Non è quella che un tempo era la squadra già sconfitta in partenza in Europa
"No, non è la squadra che prende 5-6 gol a partita, anzi. Credo che prenderà punti in questo girone, l'ultima volta che il Maccabi ha giocato in Champions non era a questo livello".
Della Juventus che pensa?
"Trasmetto la Serie A in Israele, sono l'analista tattico della tv. Vedo la Serie A spesso, questa Juventus è una delle sue peggiori versioni. Chiaro, c'è Vlahovic che è il pericolo maggiore ma credo che il centrocampo della Juve sia il punto debole: la mediana del Maccabi può tenerle testa, è di ottimo livello. Se il Maccabi potrà prendere un vantaggio sarà proprio lì, in quella zona del campo".
Può fare il miracolo?
"Se fosse stato 5 o 6 anni fa, avrei detto 'la cosa più importante sarebbe non prendere quattro gol' ma ora il Maccabi ha chances, a Torino e soprattutto in Israele".

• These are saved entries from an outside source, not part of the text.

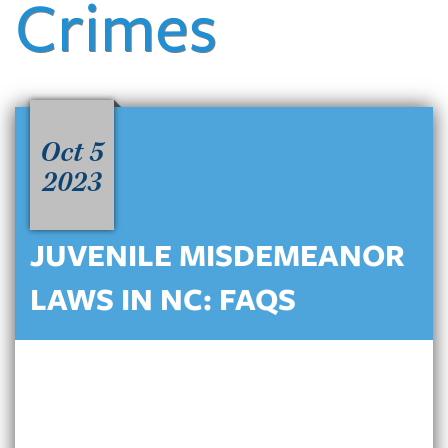
Crimes
Oct 5
2023
JUVENILE MISDEMEANOR
LAWS IN NC: FAQS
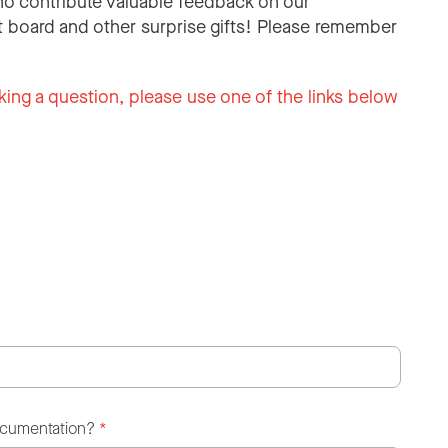
o contribute valuable feedback on our
 board and other surprise gifts! Please remember
king a question, please use one of the links below
ocumentation?
*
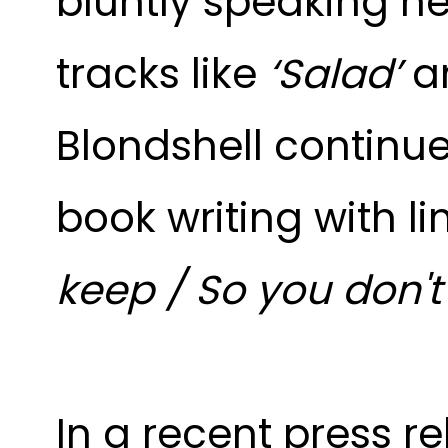
bluntly speaking h
tracks like
‘Salad’
a
Blondshell continu
book writing with lin
keep / So you don'
In a recent press r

Di mezzo c'è anche la questione della festa dello Yom Kippur
"I giocatori ebrei praticanti, dal tramonto di ieri fino a quello di oggi, resteranno a digiuno, senza poter neppure bere. E' la festa del pentimento e in Israele,è qualcosa di rilevante, è probabilmente la festa più importante per gli ebrei. Sarà un grande problema per questa prima partita: non tutti gli ebrei vi prendono parte ma gran parte dei giocatori sì e sarà una questione anche per mister Bakhar: sono solo 25 ore ma non puoi neanche bere acqua".

Andrà a impattare sulla partita, senza dubbio
"Il Maccabi ha chiesto di giocare questa gara a Torino. Se avessero giocato a Lisbona o a Parigi, la gara avrebbe dovuto prendere il via durante lo Yom Kippur. A Torino il tramonto arriva prima, giusto in tempo per la fine della festa".
Tra gli stranieri che giocheranno, tra necessità e virtù, che la punta Pierrot
"In Champions League ha fatto grandi cose ma non è il 'top' della squadra. I migliori sono Chery, trequartista olandese, e Atzili. Inizialmente la squadra giocava 3-5-2 perché non c'era, era infortunato e non ha giocato le gare successive ma è sicuramente il migliore: ha vinto il 'player of the season' la scorsa stagione. Come tipo di giocatore, è molto simile a Berardi: parte dalla destra, rientra sul sinistro ma non segna soltanto, sa servire anche i compagni".